Le débat autour de la baisse des recettes publiques au sein de la DGRPI dans le territoire de Mambasa prend une nouvelle tournure. L’asbl Jeunes Leaders affirme désormais que les explications centrées sur des facteurs administratifs ou de gouvernance sont insuffisantes, voire inexactes, et insiste sur le rôle déterminant de l’insécurité dans la dégradation de la situation économique.
Cette prise de position ce mardi 09 juin intervient dans un contexte de controverses autour des performances de mobilisation des recettes de la Direction générale des recettes de la province de l’Ituri.
Rejet des explications « administratives »
L’organisation conteste les analyses attribuant la baisse des recettes à des problèmes internes de gestion ou à des dysfonctionnements administratifs. Selon elle, ces lectures ne reflètent pas la réalité vécue sur le terrain.
Elle estime que la situation actuelle ne peut être comprise sans tenir compte de la dégradation sécuritaire dans plusieurs zones du territoire, qui affecte directement l’activité économique.

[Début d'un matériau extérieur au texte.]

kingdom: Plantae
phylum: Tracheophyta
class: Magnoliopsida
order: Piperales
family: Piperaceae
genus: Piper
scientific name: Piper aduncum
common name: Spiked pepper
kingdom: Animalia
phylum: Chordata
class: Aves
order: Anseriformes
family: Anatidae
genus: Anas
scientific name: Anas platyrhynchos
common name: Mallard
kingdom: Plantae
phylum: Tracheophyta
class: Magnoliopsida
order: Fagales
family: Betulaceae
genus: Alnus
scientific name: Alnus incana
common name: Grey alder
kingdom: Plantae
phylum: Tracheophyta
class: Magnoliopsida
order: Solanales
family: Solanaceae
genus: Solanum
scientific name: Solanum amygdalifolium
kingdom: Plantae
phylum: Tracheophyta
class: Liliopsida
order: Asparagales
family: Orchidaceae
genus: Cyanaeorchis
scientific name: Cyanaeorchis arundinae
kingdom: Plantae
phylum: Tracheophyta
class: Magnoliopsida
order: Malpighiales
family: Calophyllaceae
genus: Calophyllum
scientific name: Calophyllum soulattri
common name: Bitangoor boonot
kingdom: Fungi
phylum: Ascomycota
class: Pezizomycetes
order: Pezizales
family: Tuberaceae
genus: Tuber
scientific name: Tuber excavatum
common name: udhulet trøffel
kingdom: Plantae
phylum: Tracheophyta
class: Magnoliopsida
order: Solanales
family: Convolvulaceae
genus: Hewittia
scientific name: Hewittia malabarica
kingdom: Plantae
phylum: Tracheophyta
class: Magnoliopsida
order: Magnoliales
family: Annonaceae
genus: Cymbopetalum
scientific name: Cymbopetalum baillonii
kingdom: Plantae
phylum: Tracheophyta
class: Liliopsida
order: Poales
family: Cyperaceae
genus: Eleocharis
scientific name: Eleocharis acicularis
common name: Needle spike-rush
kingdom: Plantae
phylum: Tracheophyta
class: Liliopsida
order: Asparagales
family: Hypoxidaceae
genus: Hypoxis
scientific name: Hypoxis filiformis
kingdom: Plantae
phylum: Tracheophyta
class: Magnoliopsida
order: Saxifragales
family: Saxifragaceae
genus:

L’insécurité présentée comme facteur central
Selon cette structure juvénile, les violences et tensions sécuritaires observées dans certaines localités ont provoqué :
- Des déplacements importants de populations ;
- L’interruption ou la réduction des activités commerciales et agricoles ;
- La baisse de fréquentation des marchés et centres économiques ;
- La diminution globale des échanges économiques.
L’asbl Jeunes Leaders affirme que ces éléments constituent les principaux facteurs expliquant la chute des recettes publiques dans le territoire.
Appel à une réorientation du débat public
L’organisation appelle les acteurs politiques, administratifs et citoyens à recentrer le débat sur les causes structurelles liées à l’insécurité, estimant que toute analyse ignorante de ce facteur risque de conduire à des conclusions erronées.
Elle plaide pour des évaluations « réalistes et ancrées dans les conditions du terrain », mettant en avant la nécessité de distinguer les effets de la gouvernance administrative de ceux liés à la crise sécuritaire.